Your Internal Zones:
As valuable as zones are, there is also great value in relying on what your body is telling you. A good athlete will be able to get reasonably close to their z2, z3, z4 and z5 intensity when using perceived effort. For many of my workouts I use “feel” and then I confirm with pace or power. This builds confidence and carries over well to race day. Each day your body is under varying amounts of stress. sometimes a Z3 wattage target on the bike will feel like a Z4 effort. In this case, go by feel and trust what your body is telling you. On the flip side if a higher wattage or faster pace Z5 feels easier than normal, then allow yourself to rely on perceived effort to guide you. The only thing I ask is that you look at how you progressed through the interval. For example, if you had 4 x 5 minutes @ Z5 and your zone 5 wattage or pace feels easier than normal and you decide to pick up the pace, but you end up slowing down by the 4th interval. This is a good sign that you may not be in tune with your internal pacing clock.
Bottom line, I don’t want you to beat yourself up if you can’t hit your zones. Our body doesn’t know zones. In fact, the effort is more of a continuum so even though you are not in your exact zone, you’ll still reap many of the benefits of being in that zone.
Here is a list of basic exercises that you can incorporate into your training on the strength training days. If it has been awhile since lifting weights, then start with little to no weight and just use body weight or very light weight. If you are unfamiliar with these routines, then I would suggest having qualified trainer review these with you. You should also consider a functional assessment to determine your weak areas.
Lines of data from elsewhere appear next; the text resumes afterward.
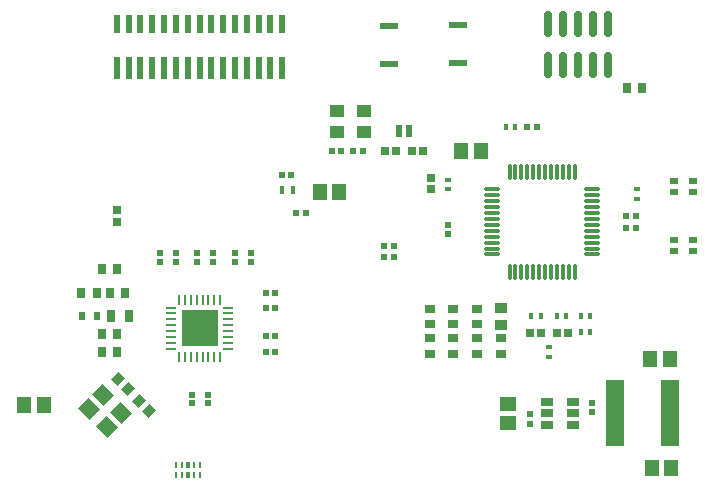
<source format=gtp>
G04*
G04 #@! TF.GenerationSoftware,Altium Limited,Altium Designer,24.4.1 (13)*
G04*
G04 Layer_Color=8421504*
%FSLAX44Y44*%
%MOMM*%
G71*
G04*
G04 #@! TF.SameCoordinates,2EB5ED4D-3302-4EB3-8F75-9365195E6A89*
G04*
G04*
G04 #@! TF.FilePolarity,Positive*
G04*
G01*
G75*
%ADD16R,0.8500X0.7500*%
%ADD17R,1.0500X0.9000*%
%ADD18R,0.6000X0.5500*%
%ADD19R,0.6000X1.8500*%
%ADD20R,0.6000X1.6500*%
%ADD21R,0.8000X0.5000*%
%ADD22R,3.1000X3.1000*%
%ADD23O,0.2500X0.8500*%
%ADD24O,0.8500X0.2500*%
%ADD25R,0.7000X0.8500*%
%ADD26R,0.7500X0.8500*%
%ADD27R,0.4725X0.5393*%
%ADD28R,0.6500X0.6500*%
%ADD29R,1.0000X0.7000*%
%ADD30R,1.2546X1.4562*%
%ADD31R,1.4562X1.2546*%
%ADD32R,0.5500X0.6000*%
%ADD33R,1.6000X5.7000*%
G04:AMPARAMS|DCode=34|XSize=1.4mm|YSize=1.2mm|CornerRadius=0mm|HoleSize=0mm|Usage=FLASHONLY|Rotation=315.000|XOffset=0mm|YOffset=0mm|HoleType=Round|Shape=Rectangle|*
%AMROTATEDRECTD34*
4,1,4,-0.9192,0.0707,-0.0707,0.9192,0.9192,-0.0707,0.0707,-0.9192,-0.9192,0.0707,0.0*
%
%ADD34ROTATEDRECTD34*%

G04:AMPARAMS|DCode=35|XSize=0.75mm|YSize=0.9mm|CornerRadius=0mm|HoleSize=0mm|Usage=FLASHONLY|Rotation=315.000|XOffset=0mm|YOffset=0mm|HoleType=Round|Shape=Rectangle|*
%AMROTATEDRECTD35*
4,1,4,-0.5834,-0.0530,0.0530,0.5834,0.5834,0.0530,-0.0530,-0.5834,-0.5834,-0.0530,0.0*
%
%ADD35ROTATEDRECTD35*%

%ADD36R,0.8000X1.0000*%
%ADD37R,0.6000X0.8000*%
%ADD38R,0.8000X0.9500*%
G04:AMPARAMS|DCode=39|XSize=0.565mm|YSize=0.2mm|CornerRadius=0.05mm|HoleSize=0mm|Usage=FLASHONLY|Rotation=270.000|XOffset=0mm|YOffset=0mm|HoleType=Round|Shape=RoundedRectangle|*
%AMROUNDEDRECTD39*
21,1,0.5650,0.1000,0,0,270.0*
21,1,0.4650,0.2000,0,0,270.0*
1,1,0.1000,-0.0500,-0.2325*
1,1,0.1000,-0.0500,0.2325*
1,1,0.1000,0.0500,0.2325*
1,1,0.1000,0.0500,-0.2325*
%
%ADD39ROUNDEDRECTD39*%
%ADD40R,0.5393X0.4725*%
%ADD41R,1.5000X0.5500*%
%ADD42O,0.3000X1.4500*%
%ADD43O,1.4500X0.3000*%
%ADD44R,0.5200X0.5200*%
%ADD45R,0.5200X0.5200*%
%ADD46R,0.4000X0.5000*%
%ADD47R,0.5000X0.4000*%
%ADD48R,0.7154X0.6725*%
%ADD49R,0.6725X0.7154*%
%ADD50R,1.3000X1.0500*%
G04:AMPARAMS|DCode=51|XSize=0.65mm|YSize=2.2mm|CornerRadius=0.1625mm|HoleSize=0mm|Usage=FLASHONLY|Rotation=180.000|XOffset=0mm|YOffset=0mm|HoleType=Round|Shape=RoundedRectangle|*
%AMROUNDEDRECTD51*
21,1,0.6500,1.8750,0,0,180.0*
21,1,0.3250,2.2000,0,0,180.0*
1,1,0.3250,-0.1625,0.9375*
1,1,0.3250,0.1625,0.9375*
1,1,0.3250,0.1625,-0.9375*
1,1,0.3250,-0.1625,-0.9375*
%
%ADD51ROUNDEDRECTD51*%
%ADD52R,0.5750X1.1400*%
%ADD53R,0.7811X0.7121*%
%ADD54R,0.4500X0.6750*%
G36*
X191300Y123000D02*
X188700D01*
X188601D01*
X188417Y123076D01*
X188276Y123217D01*
X188200Y123400D01*
Y123500D01*
D01*
Y128150D01*
Y128249D01*
X188276Y128433D01*
X188417Y128574D01*
X188601Y128650D01*
X188700D01*
D01*
X191300D01*
X191399D01*
X191583Y128574D01*
X191724Y128433D01*
X191800Y128249D01*
Y128150D01*
D01*
Y123500D01*
Y123400D01*
X191724Y123217D01*
X191583Y123076D01*
X191399Y123000D01*
X191300D01*
D01*
D02*
G37*
G36*
X188200Y136500D02*
Y136599D01*
X188276Y136783D01*
X188417Y136924D01*
X188601Y137000D01*
X188700D01*
D01*
X191300D01*
X191399D01*
X191583Y136924D01*
X191724Y136783D01*
X191800Y136599D01*
Y136500D01*
D01*
Y131850D01*
Y131750D01*
X191724Y131567D01*
X191583Y131426D01*
X191399Y131350D01*
X191300D01*
D01*
X188700D01*
X188601D01*
X188417Y131426D01*
X188276Y131567D01*
X188200Y131750D01*
Y131850D01*
D01*
Y136500D01*
D02*
G37*
D16*
X455000Y241500D02*
D03*
Y228500D02*
D03*
X395000Y241500D02*
D03*
Y228500D02*
D03*
X415000Y241500D02*
D03*
Y228500D02*
D03*
X395000Y266500D02*
D03*
Y253500D02*
D03*
X415000Y266500D02*
D03*
Y253500D02*
D03*
X435000Y241500D02*
D03*
Y228500D02*
D03*
Y266500D02*
D03*
Y253500D02*
D03*
D17*
X455000Y267250D02*
D03*
Y252750D02*
D03*
D18*
X364250Y320000D02*
D03*
X355750D02*
D03*
X569250Y335000D02*
D03*
X560750D02*
D03*
X569250Y345000D02*
D03*
X560750D02*
D03*
X355750Y310000D02*
D03*
X364250D02*
D03*
X281750Y347500D02*
D03*
X290250D02*
D03*
D19*
X130000Y470000D02*
D03*
X140000D02*
D03*
X150000D02*
D03*
X160000D02*
D03*
X170000D02*
D03*
X180000D02*
D03*
X190000D02*
D03*
X200000D02*
D03*
X210000D02*
D03*
X220000D02*
D03*
X230000D02*
D03*
X240000D02*
D03*
X250000D02*
D03*
X260000D02*
D03*
X270000D02*
D03*
D20*
X130000Y507500D02*
D03*
X140000D02*
D03*
X150000D02*
D03*
X160000D02*
D03*
X170000D02*
D03*
X180000D02*
D03*
X190000D02*
D03*
X200000D02*
D03*
X210000D02*
D03*
X220000D02*
D03*
X230000D02*
D03*
X240000D02*
D03*
X250000D02*
D03*
X260000D02*
D03*
X270000D02*
D03*
D21*
X618000Y365500D02*
D03*
X602000D02*
D03*
X618000Y374500D02*
D03*
X602000D02*
D03*
X618000Y315500D02*
D03*
X602000D02*
D03*
X618000Y324500D02*
D03*
X602000D02*
D03*
D22*
X200000Y250000D02*
D03*
D23*
X182500Y274000D02*
D03*
X187500D02*
D03*
X192500D02*
D03*
X197500D02*
D03*
X202500D02*
D03*
X207500D02*
D03*
X212500D02*
D03*
X217500D02*
D03*
Y226000D02*
D03*
X212500D02*
D03*
X207500D02*
D03*
X202500D02*
D03*
X197500D02*
D03*
X192500D02*
D03*
X187500D02*
D03*
X182500D02*
D03*
D24*
X224000Y267500D02*
D03*
Y262500D02*
D03*
Y257500D02*
D03*
Y252500D02*
D03*
Y247500D02*
D03*
Y242500D02*
D03*
Y237500D02*
D03*
Y232500D02*
D03*
X176000D02*
D03*
Y237500D02*
D03*
Y242500D02*
D03*
Y247500D02*
D03*
Y252500D02*
D03*
Y257500D02*
D03*
Y262500D02*
D03*
Y267500D02*
D03*
D25*
X124500Y280000D02*
D03*
X137000D02*
D03*
D26*
X130000Y300000D02*
D03*
X117000D02*
D03*
X130000Y230000D02*
D03*
X117000D02*
D03*
X130000Y245000D02*
D03*
X117000D02*
D03*
X574500Y453000D02*
D03*
X561500D02*
D03*
D27*
X166500Y306334D02*
D03*
Y313666D02*
D03*
X532000Y186666D02*
D03*
Y179334D02*
D03*
X193250Y186334D02*
D03*
Y193666D02*
D03*
X206750Y186334D02*
D03*
Y193666D02*
D03*
X180000Y306334D02*
D03*
Y313666D02*
D03*
X198250Y306334D02*
D03*
Y313666D02*
D03*
X211750Y306334D02*
D03*
Y313666D02*
D03*
X230000Y306334D02*
D03*
Y313666D02*
D03*
X243500Y306334D02*
D03*
Y313666D02*
D03*
D28*
X130000Y340000D02*
D03*
Y350000D02*
D03*
D29*
X515995Y187500D02*
D03*
Y178000D02*
D03*
Y168500D02*
D03*
X494005D02*
D03*
Y178000D02*
D03*
Y187500D02*
D03*
D30*
X581742Y224000D02*
D03*
X598258D02*
D03*
X582742Y132000D02*
D03*
X599258D02*
D03*
X68258Y185000D02*
D03*
X51742D02*
D03*
X438258Y400000D02*
D03*
X421742D02*
D03*
X301742Y365000D02*
D03*
X318258D02*
D03*
D31*
X461000Y186258D02*
D03*
Y169742D02*
D03*
D32*
X480000Y168750D02*
D03*
Y177250D02*
D03*
D33*
X551500Y178000D02*
D03*
X598500D02*
D03*
D34*
X118232Y193789D02*
D03*
X133789Y178232D02*
D03*
X121768Y166211D02*
D03*
X106211Y181768D02*
D03*
D35*
X157477Y180354D02*
D03*
X148991Y188839D02*
D03*
X130607Y207224D02*
D03*
X139092Y198738D02*
D03*
D36*
X125000Y260000D02*
D03*
X140000D02*
D03*
D37*
X100500Y260000D02*
D03*
X113500D02*
D03*
D38*
X100000Y280000D02*
D03*
X113500D02*
D03*
D39*
X200000Y125825D02*
D03*
X195000D02*
D03*
X185000D02*
D03*
X180000D02*
D03*
Y134175D02*
D03*
X185000D02*
D03*
X195000D02*
D03*
X200000D02*
D03*
D40*
X256334Y229750D02*
D03*
X263666D02*
D03*
X256334Y243250D02*
D03*
X263666D02*
D03*
X256334Y266750D02*
D03*
X263666D02*
D03*
X256334Y280250D02*
D03*
X263666D02*
D03*
X270000Y380000D02*
D03*
X277332D02*
D03*
D41*
X419000Y506750D02*
D03*
Y474250D02*
D03*
X360000Y506250D02*
D03*
Y473750D02*
D03*
D42*
X462500Y382250D02*
D03*
X467500D02*
D03*
X472500D02*
D03*
X477500D02*
D03*
X482500D02*
D03*
X487500D02*
D03*
X492500D02*
D03*
X497500D02*
D03*
X502500D02*
D03*
X507500D02*
D03*
X512500D02*
D03*
X517500D02*
D03*
Y297750D02*
D03*
X512500D02*
D03*
X507500D02*
D03*
X502500D02*
D03*
X497500D02*
D03*
X492500D02*
D03*
X487500D02*
D03*
X482500D02*
D03*
X477500D02*
D03*
X472500D02*
D03*
X467500D02*
D03*
X462500D02*
D03*
D43*
X532250Y367500D02*
D03*
Y362500D02*
D03*
Y357500D02*
D03*
Y352500D02*
D03*
Y347500D02*
D03*
Y342500D02*
D03*
Y337500D02*
D03*
Y332500D02*
D03*
Y327500D02*
D03*
Y322500D02*
D03*
Y317500D02*
D03*
Y312500D02*
D03*
X447750D02*
D03*
Y317500D02*
D03*
Y322500D02*
D03*
Y327500D02*
D03*
Y332500D02*
D03*
Y337500D02*
D03*
Y342500D02*
D03*
Y347500D02*
D03*
Y352500D02*
D03*
Y357500D02*
D03*
Y362500D02*
D03*
Y367500D02*
D03*
D44*
X485500Y420000D02*
D03*
X477500D02*
D03*
X338000Y400000D02*
D03*
X330000D02*
D03*
X312000D02*
D03*
X320000D02*
D03*
D45*
X410000Y329500D02*
D03*
Y337500D02*
D03*
D46*
X522786Y246500D02*
D03*
X530786D02*
D03*
Y260000D02*
D03*
X522786D02*
D03*
X459500Y420000D02*
D03*
X467500D02*
D03*
X502500Y260000D02*
D03*
X510500D02*
D03*
X489036D02*
D03*
X481036D02*
D03*
D47*
X495786Y233750D02*
D03*
Y225750D02*
D03*
X570000Y367500D02*
D03*
Y359500D02*
D03*
X410000Y367500D02*
D03*
Y375500D02*
D03*
D48*
X512071Y246250D02*
D03*
X502500D02*
D03*
X479500D02*
D03*
X489071D02*
D03*
D49*
X396250Y377071D02*
D03*
Y367500D02*
D03*
D50*
X316500Y433750D02*
D03*
X339500D02*
D03*
Y416250D02*
D03*
X316500D02*
D03*
D51*
X494600Y472700D02*
D03*
X507300D02*
D03*
X520000D02*
D03*
X532700D02*
D03*
X545400D02*
D03*
X494600Y507300D02*
D03*
X507300D02*
D03*
X520000D02*
D03*
X532700D02*
D03*
X545400D02*
D03*
D52*
X369030Y417000D02*
D03*
X377280D02*
D03*
D53*
X357000Y400000D02*
D03*
X366311D02*
D03*
X389311D02*
D03*
X380000D02*
D03*
D54*
X279250Y367000D02*
D03*
X270000D02*
D03*
M02*

</source>
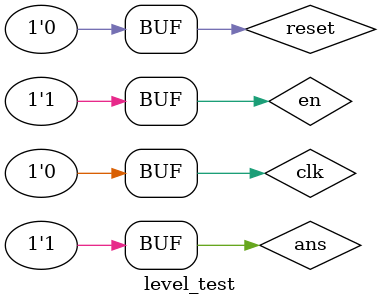
<source format=sv>
`timescale 1ns / 1ps


module level_test();

    logic clk, reset, en, ans, disp;
    logic [1:0] level;

    level_choose lvl(clk, reset, en, ans, disp, level);
    
    always
        begin 
        clk = 1; #5; 
        clk = 0; #5;
        end
             
    initial begin
     reset = 1; en = 1; ans = 1; #10; 
     reset = 0; ans = 0; #10; 
     ans = 1; #10; 
     ans = 0; #10; 
     ans = 1; #10; 
     ans = 0; #10; 
     ans = 1; #10; 
    end 
endmodule
</source>
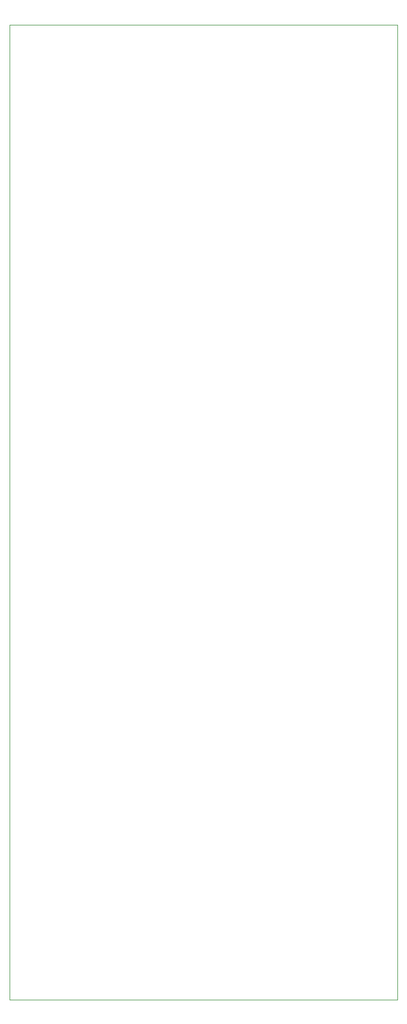
<source format=gbr>
%TF.GenerationSoftware,KiCad,Pcbnew,8.0.7*%
%TF.CreationDate,2025-01-14T17:00:07-05:00*%
%TF.ProjectId,IO Board,494f2042-6f61-4726-942e-6b696361645f,rev?*%
%TF.SameCoordinates,Original*%
%TF.FileFunction,Profile,NP*%
%FSLAX46Y46*%
G04 Gerber Fmt 4.6, Leading zero omitted, Abs format (unit mm)*
G04 Created by KiCad (PCBNEW 8.0.7) date 2025-01-14 17:00:07*
%MOMM*%
%LPD*%
G01*
G04 APERTURE LIST*
%TA.AperFunction,Profile*%
%ADD10C,0.050000*%
%TD*%
G04 APERTURE END LIST*
D10*
X72964000Y-15748000D02*
X131064000Y-15748000D01*
X131064000Y-161948000D01*
X72964000Y-161948000D01*
X72964000Y-15748000D01*
M02*

</source>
If you are in North Orange County, I would suggest SCAR and if in South Orange County, check out Rausch PT.
By no means is this an extensive list of exercises, but it covers some of the basics. Also, before adding load you should ensure that you are moving properly. A functional movement screening is so important.
TRX Y’s (upper back)
Walking Lunge– build up to adding weight(dumbells)
Reverse Lunge – build up to adding weight
Dead Lifts –Only if you know the proper form.
Single Leg Dead Lift
Single Leg Glute Bridge
Standing Glute Kick Back
Hamstring Curls on Stability Ball
Knee Tucks on Stability Ball – Move ball closer to knee for more support. Keeo lower back from dropping.